- WHAT TO WORK ON:
(a) In the JS programming thread, what does the reply identify as the effect number for set_slider()?
(b) Pick up the JS programming thread after its final line and continue writing it.

JS programming questions

[dsilver]

Hi- New user of Jesusonic with REAPER here. I LOVE it.

I have a C programming background so I feel quite comfortable with Jesusonic rules, but I'm having a few problems.

1- I can't seem to get sliderchange() to work. The display doesn't seem to get updated until I click on the slider.

2- The reference says that set_slider() takes an effect number as an argument, i.e. 1.3 would be effect 1, slider3. What is the definition of an effect number? Where do I get it?

3- Any way to get debugging info out, other than using slider displays?

4- The docs state that the code x=5; will define a variable called x and set it to 5. It further states that buffer=1024; will set buffer to point to the 1024th location in temporary storage. Is "buffer" a reserved variable name? It isn't on the list of "special variables."

5- Any possibility of user defined functions? Or #includes or #defines, just for readability?

That's good for a start. Thanks for any help.

David

[LOSER]

Quote:

Originally Posted by dsilver

1- I can't seem to get sliderchange() to work. The display doesn't seem to get updated until I click on the slider.

Use 'sliderchange(2^(slidernumber-1));' this will update the slider with the slidernumber as index. As they are bitmasked (i.e. lowerst bit first slider next bit 2nd slider ... you may add those 2^(slidernumber-1) values, e.g. sliderchange(2^0+2^3); this will update slider1 and slider4).

Quote:

Originally Posted by dsilver

2- The reference says that set_slider() takes an effect number as an argument, i.e. 1.3 would be effect 1, slider3. What is the definition of an effect number? Where do I get it?

The postion in the FX chain == effect number AFAIKT.

Quote:

Originally Posted by dsilver

3- Any way to get debugging info out, other than using slider displays?

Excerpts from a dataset
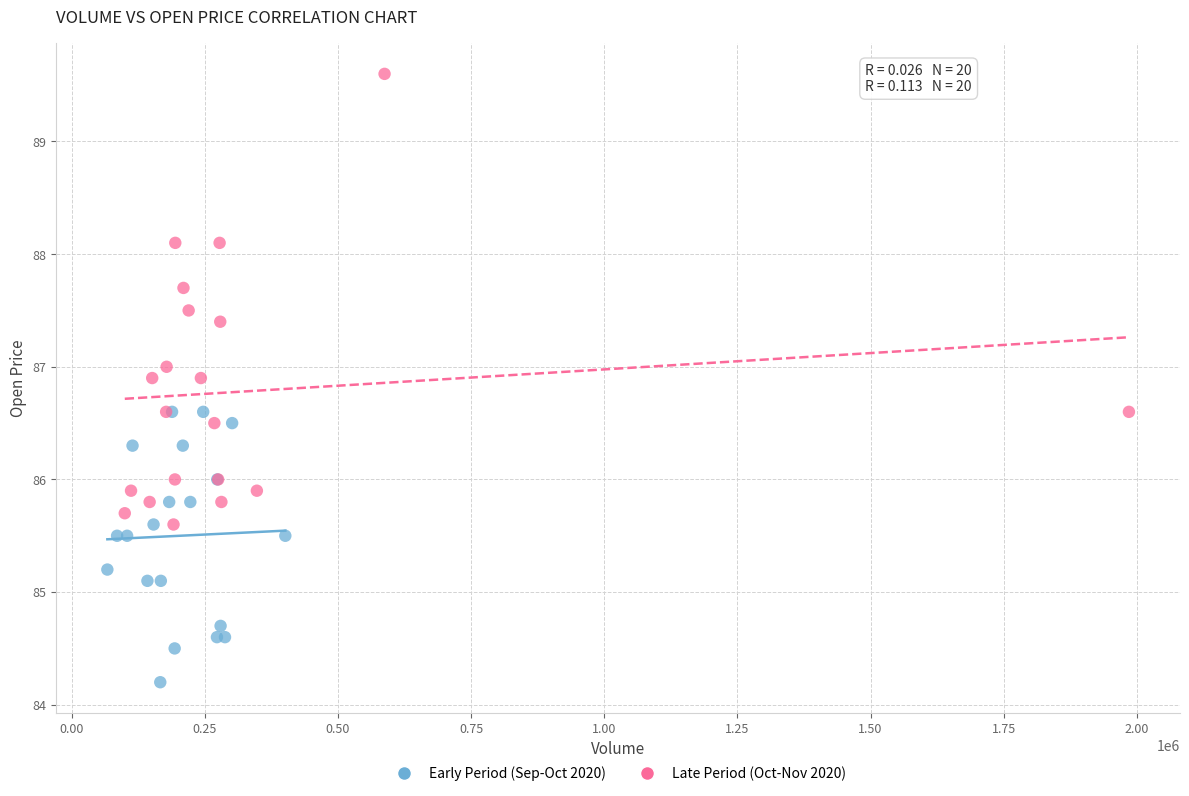

Which series reaches the maximum Y coordinate?

Late Period (Oct-Nov 2020)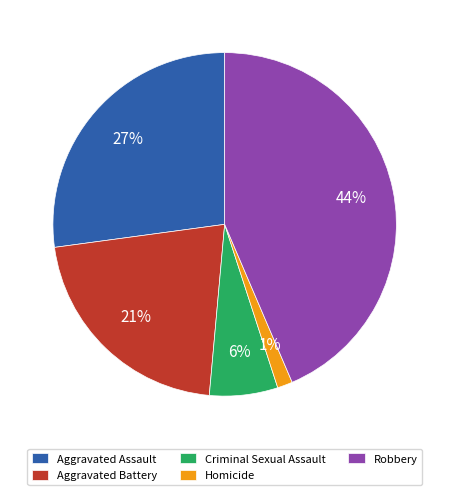

Rank the categories by value from highest to lowest.

Robbery, Aggravated Assault, Aggravated Battery, Criminal Sexual Assault, Homicide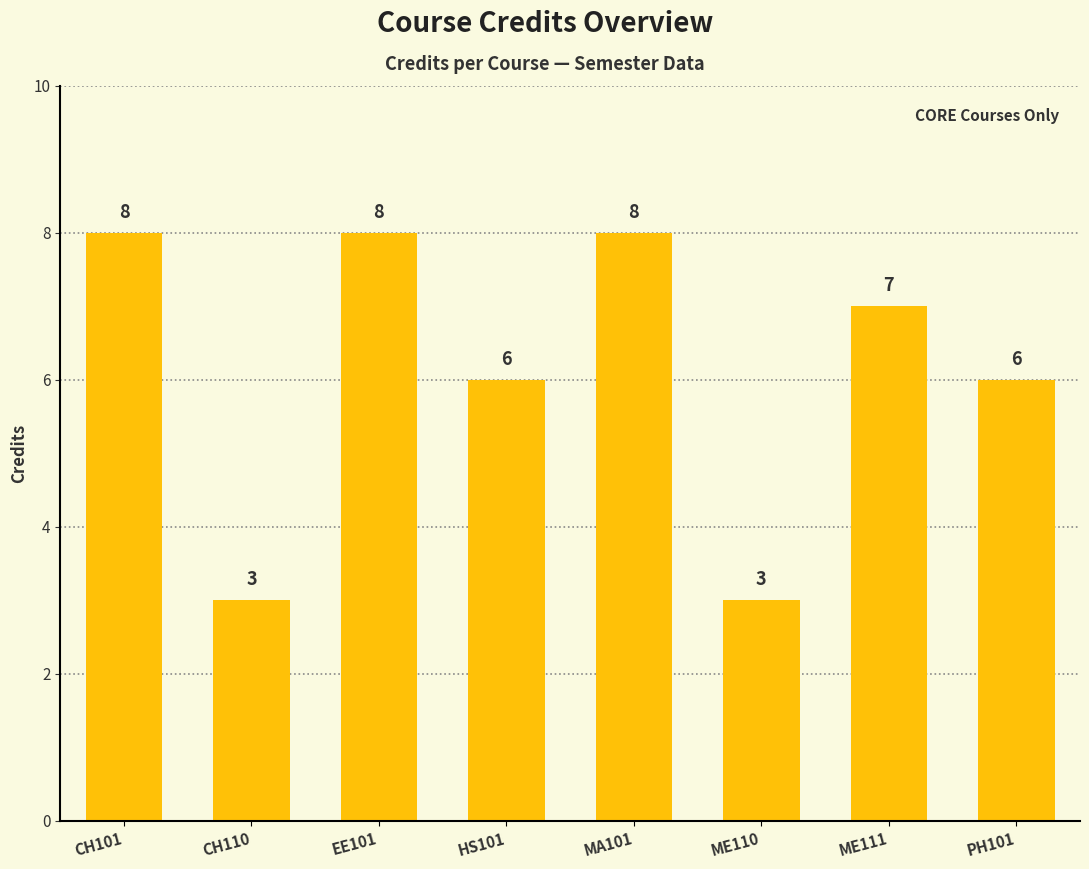

Between PH101 and CH101, which is larger?

CH101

- WRITTEN ANSWERS:
(a) The effect's position in the FX chain.

(b)
Try 'Crtl+K' (on a variable) in the editor to lookup a variable. But thats about it...

Quote:

Originally Posted by dsilver

4- The docs state that the code x=5; will define a variable called x and set it to 5. It further states that buffer=1024; will set buffer to point to the 1024th location in temporary storage. Is "buffer" a reserved variable name? It isn't on the list of "special variables."

No, but it specifies the offset. Since JS only uses one memory buffer (array) the variable before the array crackets also defines its offset, too (like the variables in the brackets).

Quote:

Originally Posted by dsilver

5- Any possibility of user defined functions? Or #includes or #defines, just for readability?

No.

[Justin]

you can also do sliderchange(slider1) and it'll notice that you passed it slider1, and update it accordingly...
or you can use the bitmask (2^(idx-1))

-Justin

[IXix]

I'm confused about the memory buffer thing too!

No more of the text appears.